Quienes poseen un carácter semejante al de Juana, son propensos a ocasionar grandes trastornos a sí mismos y a los demás. Sus padres, incapaces de soportar a una muchacha tan poco cordial, la enviaron con una anciana tía, superiora de una abadía cercana. Al cabo de dos o tres años la devolvieron: las monjas habían fracasado en sus intentos de que ella pudiera hacer carrera. La vida en el castillo de sus padres le pareció tan odiosa que concluyó prefiriendo el claustro.

Desde que llegó a Loudun, la hermana Juana se había conducido con ejemplar piedad y diligencia. La joven insubordinada, que había manifestado tan poco celo en el cumplimiento de sus obligaciones, se había transformado en una perfecta religiosa: obediente, trabajadora, devota. Impresionada por aquella conversión, la superiora, al retirarse de su puesto, recomendó a la hermana Juana como la más idónea para sustituirla.

Cincuenta años más tarde ella misma explicó así su cambio:

«Tuve buen cuidado de hacerme indispensable a todas en lo que respecta a la autoridad y como había pocas monjas, la superiora me encomendaba toda suerte de trabajos de la comunidad. Había monjas más capaces y mejores, pero yo me imponía a ellas por mil pequeños trucos que me hacían necesaria para la superiora. Aprendí a adaptarme a su humor y a prevalecer sobre ella de tal modo, que al fin no encontraba nada bien hecho si no estaba hecho por mí. Hasta llegó a pensar que yo era buena y virtuosa. Una opinión de tal calidad sobre mi persona envaneció tanto mi corazón que ya no encontré dificultad para llevar a cabo acciones que parecían dignas de estimación. Aprendí a disimular y a manejar la hipocresía tan bien que mi superiora pensaba de mí lo mejor y encontraba siempre aceptables mis inclinaciones. Me concedió muchos privilegios, de los que yo abusaba, y como era buena y virtuosa y creía que yo trataba de acercarme a Dios con cristiana perfección, me invitaba frecuentemente a conversar con venerables monjes, y yo le seguía el humor para contentarla y así pasar el tiempo.»

Si leía a los místicos, si hablaba con los visitadores carmelitas a propósito de la perfección, no era para ascender en la vida espiritual, sino por aparentar mayor suficiencia y eclipsar a las otras monjas.

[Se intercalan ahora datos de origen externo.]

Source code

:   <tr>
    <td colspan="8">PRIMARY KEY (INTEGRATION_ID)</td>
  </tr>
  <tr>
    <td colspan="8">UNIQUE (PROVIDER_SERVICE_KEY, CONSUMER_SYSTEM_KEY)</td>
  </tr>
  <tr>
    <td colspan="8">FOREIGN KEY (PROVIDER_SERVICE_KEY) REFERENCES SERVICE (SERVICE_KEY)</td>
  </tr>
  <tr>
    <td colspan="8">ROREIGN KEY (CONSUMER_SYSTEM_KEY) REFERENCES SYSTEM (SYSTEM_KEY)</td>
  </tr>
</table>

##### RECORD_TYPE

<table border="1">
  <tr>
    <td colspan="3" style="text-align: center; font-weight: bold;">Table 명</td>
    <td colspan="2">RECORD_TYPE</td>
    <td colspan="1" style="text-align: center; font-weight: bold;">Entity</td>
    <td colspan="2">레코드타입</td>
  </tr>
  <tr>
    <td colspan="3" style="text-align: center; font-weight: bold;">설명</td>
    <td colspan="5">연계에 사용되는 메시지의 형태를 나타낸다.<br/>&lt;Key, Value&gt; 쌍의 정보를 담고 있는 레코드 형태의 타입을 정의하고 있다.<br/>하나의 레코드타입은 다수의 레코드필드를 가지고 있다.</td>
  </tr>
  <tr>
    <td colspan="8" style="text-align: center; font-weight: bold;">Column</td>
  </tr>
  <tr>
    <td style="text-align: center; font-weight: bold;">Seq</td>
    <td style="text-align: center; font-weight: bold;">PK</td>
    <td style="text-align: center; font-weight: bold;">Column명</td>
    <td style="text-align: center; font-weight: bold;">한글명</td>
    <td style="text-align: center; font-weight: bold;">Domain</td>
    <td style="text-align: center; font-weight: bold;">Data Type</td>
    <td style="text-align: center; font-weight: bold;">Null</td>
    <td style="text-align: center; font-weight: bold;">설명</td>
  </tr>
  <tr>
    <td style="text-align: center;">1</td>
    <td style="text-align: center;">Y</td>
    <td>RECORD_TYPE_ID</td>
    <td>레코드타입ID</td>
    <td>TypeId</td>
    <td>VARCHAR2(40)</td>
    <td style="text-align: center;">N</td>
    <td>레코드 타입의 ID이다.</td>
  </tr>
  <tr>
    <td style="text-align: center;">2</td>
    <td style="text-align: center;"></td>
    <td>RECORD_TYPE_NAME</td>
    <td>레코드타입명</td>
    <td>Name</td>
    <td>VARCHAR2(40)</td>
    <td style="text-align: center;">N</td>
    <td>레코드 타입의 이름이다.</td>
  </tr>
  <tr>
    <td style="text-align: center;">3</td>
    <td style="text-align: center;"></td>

El complejo de superioridad que tenía había encontrado un nuevo campo en que operar. Aunque estallaba en ocasionales carcajadas de sarcasmo y de cínica bufonería, en los momentos que consideraba más graves la hermana Juana se había transformado en una experta en espiritualidad, en una erudita investigadora de los asuntos de la teología mística. Avisada por sus conocimientos podía hacer bajar la vista a sus hermanas con una fruición realmente deliciosa. Las monjas ¿Qué conocían de gracias extraordinarias, de las pruebas espirituales, de los éxtasis e inspiraciones, de la avidez del ánimo y de la noche del sentido? La respuesta a todo eso era que no sabían nada. En cambio Juana, la pequeña enana con un hombro más alto que el otro, conocía muy bien todas esas cosas.